You’re Turning Your Child Into A Liar With All Of Your Stupid Lies

shutterstock_169367987__1395426694_142.196.167.223I guess I better stop lying to my child. According to a new study, children from households with parents who are dirty liars turn into dirty liars, too. Who am I kidding, I’m not going to stop lying. It’s pretty much all I got.

”As far as we know,” said Carver, associate professor of psychology and human development in the UC San Diego Division of Social Sciences. ”This is the first experiment confirming what we might have suspected: Lying by an adult affects a child’s honesty.”

186 children ages three to seven were tested in a temptation resistance game. About half of them were promised candy to get them to go into an adjoining room. As soon as they got there it was quickly revealed it was just a trick to get the kids to play the game.

The kids were asked to identify a group of covered stuffed animals by the sounds that they made. Several were easy to identify; Tickle Me Elmo has a easily identifiable voice as does Cookie Monster. But one of the toys played Fur Elise, which clearly the kids could not attribute to a character.

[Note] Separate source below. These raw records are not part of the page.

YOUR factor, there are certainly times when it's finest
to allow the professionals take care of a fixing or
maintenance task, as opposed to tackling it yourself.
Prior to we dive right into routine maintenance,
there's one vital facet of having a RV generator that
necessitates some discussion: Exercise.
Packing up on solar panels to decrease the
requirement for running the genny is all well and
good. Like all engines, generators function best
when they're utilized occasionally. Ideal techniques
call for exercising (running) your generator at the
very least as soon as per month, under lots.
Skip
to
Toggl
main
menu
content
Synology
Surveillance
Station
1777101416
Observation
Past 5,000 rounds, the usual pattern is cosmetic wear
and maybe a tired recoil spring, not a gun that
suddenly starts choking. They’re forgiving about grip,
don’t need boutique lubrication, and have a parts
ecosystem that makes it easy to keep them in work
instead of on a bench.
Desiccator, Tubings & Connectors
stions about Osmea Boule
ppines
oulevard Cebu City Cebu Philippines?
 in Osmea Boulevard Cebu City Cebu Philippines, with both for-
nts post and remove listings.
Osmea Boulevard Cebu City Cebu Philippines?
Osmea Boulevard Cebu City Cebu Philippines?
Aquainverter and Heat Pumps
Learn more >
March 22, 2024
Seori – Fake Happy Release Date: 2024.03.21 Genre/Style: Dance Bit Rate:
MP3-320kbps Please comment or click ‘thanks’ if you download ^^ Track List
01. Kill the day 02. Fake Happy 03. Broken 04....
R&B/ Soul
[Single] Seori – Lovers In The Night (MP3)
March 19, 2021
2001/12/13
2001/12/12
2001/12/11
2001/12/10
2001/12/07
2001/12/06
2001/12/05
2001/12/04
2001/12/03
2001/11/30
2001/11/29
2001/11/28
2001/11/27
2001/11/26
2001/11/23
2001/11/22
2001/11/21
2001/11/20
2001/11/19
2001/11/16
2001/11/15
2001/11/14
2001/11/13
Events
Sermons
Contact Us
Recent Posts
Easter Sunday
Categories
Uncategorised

The adult left the room, leaving the kids unattended with the toy. Of the kids left with the toys, the ones who had been lied to initially about the candy were both more likely to peek at the toy whose voice they did not recognize and more likely to lie about it:

About 60 percent of the school-aged children who had not been lied to by the experimenter peeked at the tricky temptation toy and about 60 percent of the peekers lied about it later. Among those that had been lied to, those figures rose to nearly 80 percent peeking and nearly 90 percent of the peekers lying.

The researchers believe the kids were either modeling the bad behavior of the adults or making assumptions about the importance of honesty to those adults. ”Perhaps,” they write, ”the children did not feel the need to uphold their commitment to tell the truth to someone who they perceived as a liar.” Ouch.

I get it; model good behavior. But, no. I have a toddler. I sit on a throne of lies.

The TV remote is broken honey!

The park is closed!

This is called “meat cake.” (Sounds so much better than ‘meat loaf’)

The faucet broke so we’ll take a bath in the morning.

We’re totally out of batteries!

Can’t stop, won’t stop. I’m lying until my kid figures me out.